◆ EXTRACT PROVIDED:

────────────────────

At the time, du Toit was training mainly for sprints in the pool and was totally unprepared for such long distances. But the 10k was added to the Olympic program in 2005, and du Toit eventually realized that could provide her another opportunity to make the Olympics. She only really began to focus on open water in 2007, but having been a distance swimmer for several years, took to the sport quickly.

Balancing act
After the accident, du Toit began a career as a motivational speaker. She talks at schools, companies and churches in South Africa in order to support her swimming. Though she enjoys speaking, du Toit says that it began to interfere with her training. She cut back on her schedule, in the past year especially, and says that is what enabled her to succeed in open water. “I had so much more training behind me than I had previously, and it gave me so much confidence,” she said.

Nearly there
Du Toit followed her older brother, Andre, into swimming as a child, and she never played any other sports. She narrowly missed qualifying for the South African team in Sydney, which was before her accident, in the 200m butterfly, 200m IM and 400m IM. She was closest in the 200m IM, where she said she missed the qualifying standard by about one second. Only 16 at the time, du Toit was considered a serious contender for 2004 and 2008.

────────────────────

Saved entries
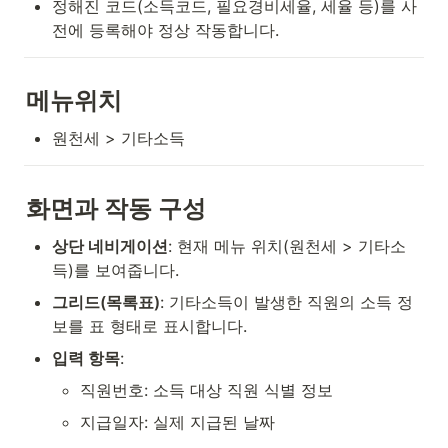
정해진 코드(소득코드, 필요경비세율, 세율 등)를 사
전에 등록해야 정상 작동합니다.
메뉴위치
원천세 > 기타소득
화면과 작동 구성
상단 네비게이션
: 현재 메뉴 위치(원천세 > 기타소
득)를 보여줍니다.
그리드(목록표)
: 기타소득이 발생한 직원의 소득 정
보를 표 형태로 표시합니다.
입력 항목
:
직원번호: 소득 대상 직원 식별 정보
지급일자: 실제 지급된 날짜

────────────────────

◆ CHECK YOUR UNDERSTANDING:
1 – Answer these questions from the passage on du Toit:
(a) In what year was the 10k added to the Olympic program?
(b) What did du Toit cut back on that she says enabled her to succeed in open water?
(c) Whom did du Toit follow into swimming as a child?
2 – Reproduce the saved entries word for word, keeping each line as it appears, and leave out the picture.
The text and the saved entries have no connection to each other.

◆ RESULTS FOR EACH TASK:
1 –
(a) 2005
(b) Her speaking schedule
(c) Her older brother, Andre

2 –
정해진 코드(소득코드, 필요경비세율, 세율 등)를 사
전에 등록해야 정상 작동합니다.
메뉴위치
원천세 > 기타소득
화면과 작동 구성
상단 네비게이션
: 현재 메뉴 위치(원천세 > 기타소
득)를 보여줍니다.
그리드(목록표)
: 기타소득이 발생한 직원의 소득 정
보를 표 형태로 표시합니다.
입력 항목
:
직원번호: 소득 대상 직원 식별 정보
지급일자: 실제 지급된 날짜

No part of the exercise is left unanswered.